The Beige Book reported moderate economic expansion. The market's reaction was nil.
A Return to the Past
Do you know Lou Manheim? He is one of the greatest investment philosophers of all time. Here are some of his pearls of wisdom:
* "Stick to the fundamentals. That's how IBM and Hilton were built. Good things, sometimes, take time."
* "The worst mistake we ever made was letting Nixon get off the gold standard."
* "Kid, you're on a roll. Enjoy it while it lasts, 'cause it never does."
* "Man looks into the abyss, and there's nothin' staring back at him. At that moment, man finds his character, and that's what keeps him out of the abyss."
Of course, Lou Manheim was the character played by Hal Holbrook in the original Wall Street movie. Manheim was the old veteran who had been through the one of the worst periods in the equity markets' history, 1966 to 1982. The equity indices went nowhere for over a decade. The Dow Jones Industrials went over 1000 for the first and a brief period of time in January and February 1966; it was not until November 1982 that the Dow Jones went back over the 1000 level for good. For 16 years, the market went nowhere.
We lost an entire generation of investors to the Great Depression. We regained them in the post-WWII global economic boom that lasted through the early 1960s. In 1982, a new investor class was cultivated ... until they were sent into their own financial diaspora after the tech bust of 2000. From 2000 until 2010 we destroyed another generation of stock investors and sent them to the fixed-income markets. The void left us with Internet-based traders, technicians and hedge fund gunslingers who fed on bearish sentiment, volatility, lack of liquidity and investor apathy.
I hope they enjoyed it while it lasted.
In 2008 we looked into the abyss. In 2010 we ended the decade-long equity doldrums while concurrently ending the nearly three-decade-long bull market in bonds. Here it is 2011, and fundamentals matter once again.

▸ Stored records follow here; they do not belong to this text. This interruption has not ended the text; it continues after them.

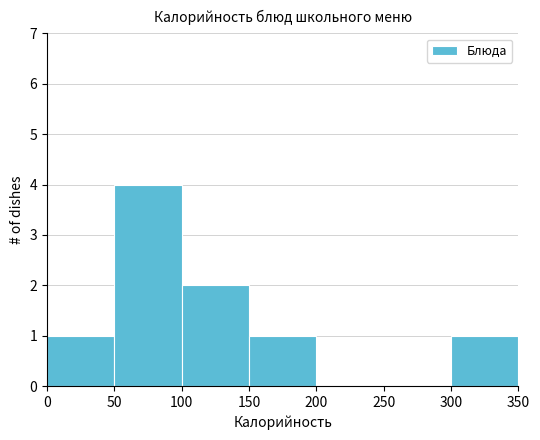

Reading left to right, list every bar in this chart as the range it spans on the x-axis followed by its height. The values are not printed on the chart, so give them approximately, as read against the axis.

0 to 50: 1
50 to 100: 4
100 to 150: 2
150 to 200: 1
200 to 250: 0
250 to 300: 0
300 to 350: 1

Too many market participants relied on 2000-2010 as the new normal or a paradigm change in the equity markets. The art of fundamental investing and financial statement analysis was lost. History will prove that like 1966-1982, the period 2000-2010 will just be another protracted bear market that is going to be followed by a period of global economic growth and equity investor interest.
Understand that in every economic expansion, there will be winners and losers. There will be challenges of economic, political and military proportion. It won't be easy, and it won't be in a straight line. A crisis is bound to come, just like the crash of 1987. We are seeing the next IBMs and Hiltons being built -- AAPL is a great example. We will also see the destruction of household names that will succumb to technological innovation, changing consumer behavior or bad management. In the last bull market, Woolworth was replaced by WMT as the largest general merchandise retailer. I can foresee a major newspaper meeting its demise this decade.
Get ready -- the 2010s will mark a return to our economic and financial past. I would not even rule out a return to the gold standard.